Telcos are now a key part of the media ecosystem and in a prime position to explore new opportunities, especially given that 5G is able to deliver higher network performance than legacy technologies. Media companies need to be able to take advantage of deployment of 5G networks and new devices.
For many mobile-only telcos, the aggregator model, i.e., bundling access services, has become a viable option to enter the entertainment space at low risk, requiring a mainly OPEXdriven investment in Platform-as-a-Service (PaaS) or Softwareas-a-Service (SaaS) platforms and content. For fixed-line telco operators, with legacy TV and video services under other regulatory regimes, managing an aggregator business is more complex.
Besides being the one-stop shop for entertainment, providing a seamless user interface across devices and the convenience of paying one bill, telcos also have the possibility of investing in individualization of the video offering. With a plethora of OTT services becoming available for consumers, telcos will need to adapt to meet the new media challenge.
Insights for the executive
To meet emerging consumer expectations for new forms of entertainment, additional content, streamlined/new user experiences, and cutting-edge technologies, new partner ecosystems are forming. There are direct implications for the infrastructure needed to deliver the services.
The era of 5G offers opportunities for telcos to rethink how they can engage with consumers through entertainment offerings and monetize such services. Personalized services require more commercial flexibility from content partners, focus on technology enhancements, analytics, and strong emphasis on the customer experience. Start-ups are a driver for innovation and play an instrumental role within the ecosystem. There are great opportunities for multidimensional coinvestments and defining new partnership models and scale.
To move forward in delivery of more personalized and interactive services, telcos need to adopt a strategy that places open ecosystems and partnerships at its heart, leveraging the convergence of infrastructures.
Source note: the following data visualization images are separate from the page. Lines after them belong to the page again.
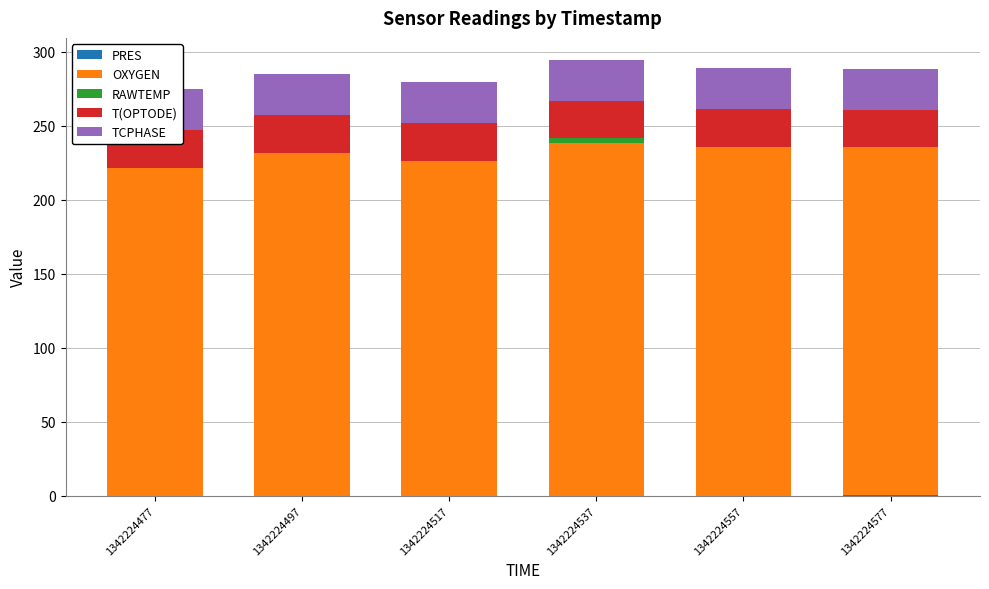

Reading right to left, extract all data points from this chart.

PRES: 1342224577=0.2	1342224557=0.0	1342224537=-0.0	1342224517=-0.0	1342224497=0.1	1342224477=-0.0
OXYGEN: 1342224577=237.6	1342224557=239.7	1342224537=238.5	1342224517=236.9	1342224497=237.3	1342224477=237.2
RAWTEMP: 1342224577=-2.0	1342224557=-3.7	1342224537=3.4	1342224517=-10.4	1342224497=-5.6	1342224477=-15.5
T(OPTODE): 1342224577=25.2	1342224557=25.3	1342224537=25.1	1342224517=25.5	1342224497=25.4	1342224477=25.7
TCPHASE: 1342224577=27.7	1342224557=27.6	1342224537=27.7	1342224517=27.6	1342224497=27.7	1342224477=27.6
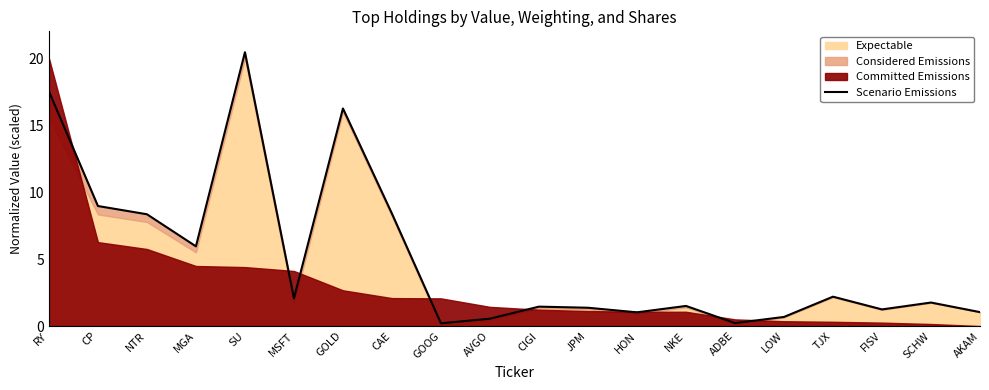

Where is the first local minimum?

MGA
Three aspects are especially important:
- Align strategies across media and technology: Telcos need to align their views on technology with their media strategies. A coherent approach to 5G and media activities is needed to fully realize new commercial opportunities for media.
- Leverage regional strengths and consumer insight: Telcos benefit more from close relationships with consumers, which can be leveraged as a competitive advantage, than players with global platforms, for example, by creating content with local touchpoints. Focusing on use cases that create the most added value within each consumer market is key for success.
- Prioritize ecosystem innovation: Telcos should focus on forming their own distinctive partner ecosystems as the key platform for innovation. This will enable the creation of differentiated offers, which will provide unique value for the consumer that will stretch well beyond traditional media offerings.
In the era of 5G, telcos are becoming leading players in cocreating the next generation of tangible media experiences, increasingly building partnerships in media and entertainment. Telco operators must now rise to the innovation challenge.